[Text block]

Jul 082013

Griff delves into a war-torn anthology of heresy and betrayal from the vaults of the Black Library….

There is an old saying that the Devil gets all the best songs. In the Grim Darkness of the 41st millennium, it is almost comforting to know that little will have changed: Chaos has some damned excellent stories, as Treacheries of the Space Marines so excellently demonstrates.

Naturally, one would expect Chaos Space Marines to be the subject of brilliant, gripping tales. With all the strength and genius of their loyalist brethren, but enhanced with a Machiavellian streak a mile wide and a spectrum of psychoses unique in the Warhammer 40,000 universe, they make for excellent subject matter.  And the authors featured in Treacheries do not disappoint: schemes, insanity and bloodshed abound in every story, all lavishly wrapped in the nightmarish imagery of the daemonic and Immaterium.  The imagination at work is equal parts impressive and singularly disturbing, with musical plagues and twisted Slaaneshi torture practices lingering long and wonderfully hideous in my memory.

What really amazed me with Treacheries was the depths the stories explored.  Bloodthirsty readers won’t be dissatisfied, for battles certainly abound and the action is that which can only be provided by Space Marines: visceral in the extreme.  But around these flares of ultra-violence, and even sometimes amidst them, the authors are not afraid to dig into their characters and the situations in which they find themselves.  The power-plays between such mighty, fickle warriors, the unique ethos of each individual Traitor Legion, the very psychologies of these monstrous figures that haunt the Imperium’s nightmares.  It all serves to add rich streaks of detail that transform Chaos from simplistic, one-note ‘Insert-Your-Battlecry-Here’ maniacs into intricate, twisted and often utterly fascinating characters.

[Information shown]
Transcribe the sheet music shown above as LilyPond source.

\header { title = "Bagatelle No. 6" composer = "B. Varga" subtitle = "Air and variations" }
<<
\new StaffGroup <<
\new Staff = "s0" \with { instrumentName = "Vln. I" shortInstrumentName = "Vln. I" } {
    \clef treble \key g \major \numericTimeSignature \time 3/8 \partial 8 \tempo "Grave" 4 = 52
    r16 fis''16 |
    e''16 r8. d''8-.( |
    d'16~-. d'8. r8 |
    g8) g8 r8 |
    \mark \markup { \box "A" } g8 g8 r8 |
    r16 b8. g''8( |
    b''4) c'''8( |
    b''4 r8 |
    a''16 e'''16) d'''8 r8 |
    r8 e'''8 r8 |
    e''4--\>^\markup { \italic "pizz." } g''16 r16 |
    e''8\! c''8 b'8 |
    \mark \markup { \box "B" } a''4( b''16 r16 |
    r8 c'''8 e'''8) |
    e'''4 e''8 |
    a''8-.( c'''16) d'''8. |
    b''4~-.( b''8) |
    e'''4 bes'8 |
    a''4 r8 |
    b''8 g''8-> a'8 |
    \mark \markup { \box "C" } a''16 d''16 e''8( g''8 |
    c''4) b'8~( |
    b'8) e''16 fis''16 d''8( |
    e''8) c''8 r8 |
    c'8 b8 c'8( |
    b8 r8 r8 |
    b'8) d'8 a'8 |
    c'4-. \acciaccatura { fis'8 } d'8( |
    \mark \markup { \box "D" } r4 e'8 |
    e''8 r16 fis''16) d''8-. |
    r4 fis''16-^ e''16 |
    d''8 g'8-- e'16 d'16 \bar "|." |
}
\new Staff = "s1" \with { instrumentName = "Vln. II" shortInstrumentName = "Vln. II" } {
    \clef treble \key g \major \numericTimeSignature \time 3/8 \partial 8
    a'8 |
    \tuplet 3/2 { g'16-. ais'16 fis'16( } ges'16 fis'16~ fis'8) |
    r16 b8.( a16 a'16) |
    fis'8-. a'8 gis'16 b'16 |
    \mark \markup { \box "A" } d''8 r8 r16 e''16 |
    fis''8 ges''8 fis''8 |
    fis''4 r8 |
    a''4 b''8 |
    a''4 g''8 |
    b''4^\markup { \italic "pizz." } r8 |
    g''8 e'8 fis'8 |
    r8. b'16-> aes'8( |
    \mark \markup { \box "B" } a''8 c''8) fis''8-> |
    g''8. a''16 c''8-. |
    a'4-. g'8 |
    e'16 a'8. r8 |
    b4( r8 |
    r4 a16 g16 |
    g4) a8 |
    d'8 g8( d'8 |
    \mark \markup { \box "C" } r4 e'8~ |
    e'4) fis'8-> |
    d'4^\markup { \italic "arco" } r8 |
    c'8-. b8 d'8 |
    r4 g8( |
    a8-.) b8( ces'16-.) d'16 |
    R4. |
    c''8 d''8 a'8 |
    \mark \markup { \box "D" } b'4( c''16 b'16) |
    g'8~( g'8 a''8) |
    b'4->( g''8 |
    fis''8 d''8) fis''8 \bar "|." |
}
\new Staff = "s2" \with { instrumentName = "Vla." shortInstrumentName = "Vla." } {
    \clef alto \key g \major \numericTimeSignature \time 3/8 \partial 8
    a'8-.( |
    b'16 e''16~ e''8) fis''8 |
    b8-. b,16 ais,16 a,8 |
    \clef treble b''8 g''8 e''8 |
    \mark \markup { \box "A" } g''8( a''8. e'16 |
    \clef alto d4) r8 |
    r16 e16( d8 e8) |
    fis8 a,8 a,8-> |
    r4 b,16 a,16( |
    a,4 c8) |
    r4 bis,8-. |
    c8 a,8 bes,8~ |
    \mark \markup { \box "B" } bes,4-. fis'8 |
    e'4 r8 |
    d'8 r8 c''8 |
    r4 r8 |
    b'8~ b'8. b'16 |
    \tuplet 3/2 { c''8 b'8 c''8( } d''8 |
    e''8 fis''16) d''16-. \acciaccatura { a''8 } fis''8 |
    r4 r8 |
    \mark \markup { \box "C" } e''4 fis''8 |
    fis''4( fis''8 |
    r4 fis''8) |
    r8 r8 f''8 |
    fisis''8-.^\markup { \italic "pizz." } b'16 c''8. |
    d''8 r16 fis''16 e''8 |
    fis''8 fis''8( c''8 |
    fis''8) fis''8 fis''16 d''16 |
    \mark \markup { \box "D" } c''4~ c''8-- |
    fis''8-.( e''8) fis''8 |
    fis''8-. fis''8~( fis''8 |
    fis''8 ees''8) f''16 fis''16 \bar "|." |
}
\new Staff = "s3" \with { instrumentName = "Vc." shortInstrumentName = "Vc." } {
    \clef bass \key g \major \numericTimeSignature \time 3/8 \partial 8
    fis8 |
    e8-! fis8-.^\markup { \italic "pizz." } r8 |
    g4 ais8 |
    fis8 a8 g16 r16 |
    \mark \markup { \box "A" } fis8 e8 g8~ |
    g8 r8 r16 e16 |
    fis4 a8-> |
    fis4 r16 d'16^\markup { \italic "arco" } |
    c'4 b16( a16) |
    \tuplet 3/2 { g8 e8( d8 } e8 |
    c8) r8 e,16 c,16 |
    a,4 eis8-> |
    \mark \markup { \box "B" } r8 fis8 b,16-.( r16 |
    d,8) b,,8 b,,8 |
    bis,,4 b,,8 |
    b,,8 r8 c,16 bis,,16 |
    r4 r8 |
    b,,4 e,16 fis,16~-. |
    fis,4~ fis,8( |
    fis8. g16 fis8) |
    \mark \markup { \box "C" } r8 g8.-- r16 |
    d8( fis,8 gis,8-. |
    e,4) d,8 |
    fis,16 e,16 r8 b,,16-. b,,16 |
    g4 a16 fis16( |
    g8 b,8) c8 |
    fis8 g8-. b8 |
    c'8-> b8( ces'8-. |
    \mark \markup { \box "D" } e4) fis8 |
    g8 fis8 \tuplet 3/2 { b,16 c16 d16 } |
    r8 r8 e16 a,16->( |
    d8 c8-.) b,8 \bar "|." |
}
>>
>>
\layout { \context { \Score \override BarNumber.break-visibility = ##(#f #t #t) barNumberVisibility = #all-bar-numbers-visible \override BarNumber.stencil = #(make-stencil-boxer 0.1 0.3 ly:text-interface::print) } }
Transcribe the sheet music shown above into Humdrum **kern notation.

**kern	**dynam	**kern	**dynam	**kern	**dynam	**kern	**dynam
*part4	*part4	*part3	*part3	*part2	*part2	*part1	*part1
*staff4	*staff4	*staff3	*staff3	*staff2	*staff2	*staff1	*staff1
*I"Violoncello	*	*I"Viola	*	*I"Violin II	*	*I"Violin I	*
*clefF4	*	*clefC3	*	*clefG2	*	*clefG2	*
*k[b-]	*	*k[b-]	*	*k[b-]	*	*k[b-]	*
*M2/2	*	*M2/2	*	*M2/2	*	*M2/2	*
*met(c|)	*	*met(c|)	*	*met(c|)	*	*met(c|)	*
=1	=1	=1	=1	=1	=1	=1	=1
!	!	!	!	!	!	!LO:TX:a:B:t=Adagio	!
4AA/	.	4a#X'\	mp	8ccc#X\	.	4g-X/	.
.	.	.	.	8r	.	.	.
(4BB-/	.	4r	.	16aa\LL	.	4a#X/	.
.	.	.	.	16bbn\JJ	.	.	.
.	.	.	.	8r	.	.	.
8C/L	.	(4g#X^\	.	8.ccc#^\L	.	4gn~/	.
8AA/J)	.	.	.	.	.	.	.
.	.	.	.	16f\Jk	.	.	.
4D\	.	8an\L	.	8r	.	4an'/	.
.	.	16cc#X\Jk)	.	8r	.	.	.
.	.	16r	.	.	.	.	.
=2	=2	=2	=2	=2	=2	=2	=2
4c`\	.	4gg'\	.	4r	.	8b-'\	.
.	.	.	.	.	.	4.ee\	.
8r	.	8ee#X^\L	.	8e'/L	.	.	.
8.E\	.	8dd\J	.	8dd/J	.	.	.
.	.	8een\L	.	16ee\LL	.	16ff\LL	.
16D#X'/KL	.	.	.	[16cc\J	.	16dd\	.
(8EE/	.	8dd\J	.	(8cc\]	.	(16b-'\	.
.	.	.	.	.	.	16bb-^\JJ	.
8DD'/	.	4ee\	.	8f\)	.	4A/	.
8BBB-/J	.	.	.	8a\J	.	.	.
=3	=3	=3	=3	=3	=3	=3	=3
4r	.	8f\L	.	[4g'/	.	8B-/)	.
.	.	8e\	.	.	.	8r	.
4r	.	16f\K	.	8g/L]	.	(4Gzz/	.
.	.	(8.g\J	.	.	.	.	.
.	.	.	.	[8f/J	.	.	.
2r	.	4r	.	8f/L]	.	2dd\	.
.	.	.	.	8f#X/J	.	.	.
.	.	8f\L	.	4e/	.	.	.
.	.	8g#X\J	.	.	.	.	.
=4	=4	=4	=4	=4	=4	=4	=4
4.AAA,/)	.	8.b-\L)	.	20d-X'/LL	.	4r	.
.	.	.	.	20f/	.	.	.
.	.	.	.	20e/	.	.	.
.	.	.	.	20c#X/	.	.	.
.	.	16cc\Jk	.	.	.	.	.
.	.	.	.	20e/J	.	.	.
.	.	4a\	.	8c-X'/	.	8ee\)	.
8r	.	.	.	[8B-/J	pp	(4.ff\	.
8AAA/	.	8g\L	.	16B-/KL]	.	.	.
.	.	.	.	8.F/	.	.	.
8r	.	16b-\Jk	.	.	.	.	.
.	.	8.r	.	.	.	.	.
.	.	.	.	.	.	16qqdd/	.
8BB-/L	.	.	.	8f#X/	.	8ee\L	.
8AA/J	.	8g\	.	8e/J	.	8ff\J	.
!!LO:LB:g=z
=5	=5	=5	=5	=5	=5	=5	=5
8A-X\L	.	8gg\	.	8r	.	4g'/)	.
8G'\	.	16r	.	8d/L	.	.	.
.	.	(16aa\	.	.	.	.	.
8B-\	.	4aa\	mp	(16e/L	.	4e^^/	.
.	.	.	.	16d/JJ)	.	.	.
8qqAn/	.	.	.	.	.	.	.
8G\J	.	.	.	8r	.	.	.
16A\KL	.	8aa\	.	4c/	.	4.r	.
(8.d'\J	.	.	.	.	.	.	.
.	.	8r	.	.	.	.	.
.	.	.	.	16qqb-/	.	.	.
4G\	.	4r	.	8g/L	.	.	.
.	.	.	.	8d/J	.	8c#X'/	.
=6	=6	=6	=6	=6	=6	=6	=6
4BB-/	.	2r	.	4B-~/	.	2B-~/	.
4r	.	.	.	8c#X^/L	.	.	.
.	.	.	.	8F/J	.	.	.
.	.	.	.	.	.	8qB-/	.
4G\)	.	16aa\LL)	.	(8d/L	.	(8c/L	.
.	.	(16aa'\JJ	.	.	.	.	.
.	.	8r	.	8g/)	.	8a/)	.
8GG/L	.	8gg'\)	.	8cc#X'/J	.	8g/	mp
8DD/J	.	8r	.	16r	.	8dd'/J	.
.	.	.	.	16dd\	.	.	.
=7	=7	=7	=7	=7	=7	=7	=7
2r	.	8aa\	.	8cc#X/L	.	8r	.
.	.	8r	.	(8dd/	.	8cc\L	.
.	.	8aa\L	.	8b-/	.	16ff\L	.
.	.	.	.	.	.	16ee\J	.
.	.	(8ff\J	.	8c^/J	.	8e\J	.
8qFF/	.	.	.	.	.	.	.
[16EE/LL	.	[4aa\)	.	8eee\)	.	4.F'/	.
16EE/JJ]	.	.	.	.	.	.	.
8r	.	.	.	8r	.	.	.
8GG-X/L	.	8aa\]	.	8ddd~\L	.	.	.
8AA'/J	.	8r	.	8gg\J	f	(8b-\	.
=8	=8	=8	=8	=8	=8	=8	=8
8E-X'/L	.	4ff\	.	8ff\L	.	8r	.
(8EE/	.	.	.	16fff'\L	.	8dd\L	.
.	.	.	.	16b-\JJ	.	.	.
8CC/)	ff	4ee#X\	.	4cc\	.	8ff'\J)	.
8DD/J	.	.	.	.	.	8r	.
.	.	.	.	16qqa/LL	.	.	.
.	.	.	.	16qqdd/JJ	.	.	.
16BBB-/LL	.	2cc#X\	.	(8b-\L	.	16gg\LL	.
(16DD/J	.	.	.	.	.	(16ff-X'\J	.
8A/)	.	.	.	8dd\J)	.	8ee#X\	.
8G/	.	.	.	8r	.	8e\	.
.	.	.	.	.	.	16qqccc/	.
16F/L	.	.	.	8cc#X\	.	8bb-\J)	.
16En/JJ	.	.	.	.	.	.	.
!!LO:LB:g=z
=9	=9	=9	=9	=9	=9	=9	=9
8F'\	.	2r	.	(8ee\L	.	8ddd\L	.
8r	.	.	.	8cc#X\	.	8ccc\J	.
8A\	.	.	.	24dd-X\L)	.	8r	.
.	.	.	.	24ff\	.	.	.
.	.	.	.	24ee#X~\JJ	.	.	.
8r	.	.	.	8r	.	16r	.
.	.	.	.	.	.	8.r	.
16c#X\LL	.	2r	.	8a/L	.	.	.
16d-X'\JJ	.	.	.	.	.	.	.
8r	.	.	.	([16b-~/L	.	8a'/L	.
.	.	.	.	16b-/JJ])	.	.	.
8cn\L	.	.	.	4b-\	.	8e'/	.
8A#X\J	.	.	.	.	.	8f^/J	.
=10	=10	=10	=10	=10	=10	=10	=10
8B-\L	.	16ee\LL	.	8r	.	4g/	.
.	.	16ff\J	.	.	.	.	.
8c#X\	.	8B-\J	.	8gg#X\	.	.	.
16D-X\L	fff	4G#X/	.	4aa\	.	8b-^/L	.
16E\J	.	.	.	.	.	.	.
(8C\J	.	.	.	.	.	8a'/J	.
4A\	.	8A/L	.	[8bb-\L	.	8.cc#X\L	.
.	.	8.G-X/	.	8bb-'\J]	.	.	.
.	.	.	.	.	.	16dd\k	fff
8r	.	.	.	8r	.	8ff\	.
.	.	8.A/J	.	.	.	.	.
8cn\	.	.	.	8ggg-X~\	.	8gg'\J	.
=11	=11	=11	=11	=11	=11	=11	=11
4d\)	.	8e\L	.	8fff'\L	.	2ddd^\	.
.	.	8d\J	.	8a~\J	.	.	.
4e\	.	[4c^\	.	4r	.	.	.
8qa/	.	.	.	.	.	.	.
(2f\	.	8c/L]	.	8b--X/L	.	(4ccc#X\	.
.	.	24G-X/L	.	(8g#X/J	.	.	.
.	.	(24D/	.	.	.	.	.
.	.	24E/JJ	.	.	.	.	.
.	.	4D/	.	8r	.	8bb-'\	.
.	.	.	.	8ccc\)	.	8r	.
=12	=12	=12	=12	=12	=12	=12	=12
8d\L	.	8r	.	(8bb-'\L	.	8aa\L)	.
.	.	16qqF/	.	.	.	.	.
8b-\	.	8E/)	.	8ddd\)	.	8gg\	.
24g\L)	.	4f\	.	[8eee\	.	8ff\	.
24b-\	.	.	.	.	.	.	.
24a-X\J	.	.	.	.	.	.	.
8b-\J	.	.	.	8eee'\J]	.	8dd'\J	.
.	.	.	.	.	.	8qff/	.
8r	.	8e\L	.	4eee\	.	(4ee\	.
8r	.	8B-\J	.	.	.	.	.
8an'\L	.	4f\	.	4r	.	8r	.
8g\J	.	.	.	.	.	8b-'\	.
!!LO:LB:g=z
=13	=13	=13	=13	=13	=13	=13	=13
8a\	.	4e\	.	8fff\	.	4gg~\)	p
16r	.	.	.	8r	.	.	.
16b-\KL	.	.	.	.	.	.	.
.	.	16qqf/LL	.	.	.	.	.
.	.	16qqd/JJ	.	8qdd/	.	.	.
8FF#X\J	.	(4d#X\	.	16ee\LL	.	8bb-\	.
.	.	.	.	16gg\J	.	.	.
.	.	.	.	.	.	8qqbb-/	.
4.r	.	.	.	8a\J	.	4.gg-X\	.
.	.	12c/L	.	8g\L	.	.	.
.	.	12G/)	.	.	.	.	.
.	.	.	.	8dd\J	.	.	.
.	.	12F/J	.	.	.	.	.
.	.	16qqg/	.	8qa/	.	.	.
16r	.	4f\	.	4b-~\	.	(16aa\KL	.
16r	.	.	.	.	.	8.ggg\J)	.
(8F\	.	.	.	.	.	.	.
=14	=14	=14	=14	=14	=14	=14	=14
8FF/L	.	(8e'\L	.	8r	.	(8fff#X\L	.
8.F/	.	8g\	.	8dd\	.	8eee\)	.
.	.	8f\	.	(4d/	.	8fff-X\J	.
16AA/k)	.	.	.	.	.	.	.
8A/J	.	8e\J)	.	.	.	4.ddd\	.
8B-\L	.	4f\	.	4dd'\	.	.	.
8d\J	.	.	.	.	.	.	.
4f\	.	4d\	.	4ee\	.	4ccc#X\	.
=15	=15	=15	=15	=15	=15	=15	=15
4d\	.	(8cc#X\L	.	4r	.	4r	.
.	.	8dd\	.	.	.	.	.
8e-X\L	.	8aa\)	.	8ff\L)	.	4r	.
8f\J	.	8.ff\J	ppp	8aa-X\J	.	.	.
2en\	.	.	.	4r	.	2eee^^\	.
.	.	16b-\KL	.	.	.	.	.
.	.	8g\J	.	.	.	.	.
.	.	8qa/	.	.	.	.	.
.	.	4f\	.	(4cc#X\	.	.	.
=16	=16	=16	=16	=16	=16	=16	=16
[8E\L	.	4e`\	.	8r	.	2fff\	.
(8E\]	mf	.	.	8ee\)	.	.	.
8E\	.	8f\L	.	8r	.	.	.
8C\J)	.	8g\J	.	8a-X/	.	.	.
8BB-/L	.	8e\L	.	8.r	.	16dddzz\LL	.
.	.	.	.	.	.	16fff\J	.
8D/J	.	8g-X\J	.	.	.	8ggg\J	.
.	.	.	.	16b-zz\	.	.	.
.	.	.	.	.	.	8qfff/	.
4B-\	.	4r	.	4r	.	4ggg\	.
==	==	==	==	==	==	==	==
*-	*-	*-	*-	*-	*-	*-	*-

[To be done]
[1] Name the three things that the anthology review says abound in every story.
[2] Pick up the review of Treacheries of the Space Marines after its final sentence and continue writing it.
The data comes from a different source than the anthology review.

[Answers to each task]
[1] Schemes, insanity and bloodshed.

[2]
If there’s one gripe I have with Treacheries, it’s that very few of the stories have any great tension in them.  The only sense of any characters in actual jeopardy came from the ordinary, Imperial characters going up against these fallen angels of death; said angels themselves, as is probably fitting for the setting, sail through the action not quite effortlessly, but certainly without the will-they-won’t-they question of survival hanging over their heads.  The redeeming irony of this problem is that, very often, the real tension and threat is off the battlefield, often posed more by characters’ ‘allies’ than their enemies.  Whatever tension certain stories lack in terms of survival is more than made up for in terms of trust; as a reader, I found myself constantly questioning who could be trusted, how far they could be trusted, and if a dagger in the back was coming what form would it take.  All in all, from an anthology with Treacheries as the operative word, perfectly satisfying and enjoyable as a narrative experience.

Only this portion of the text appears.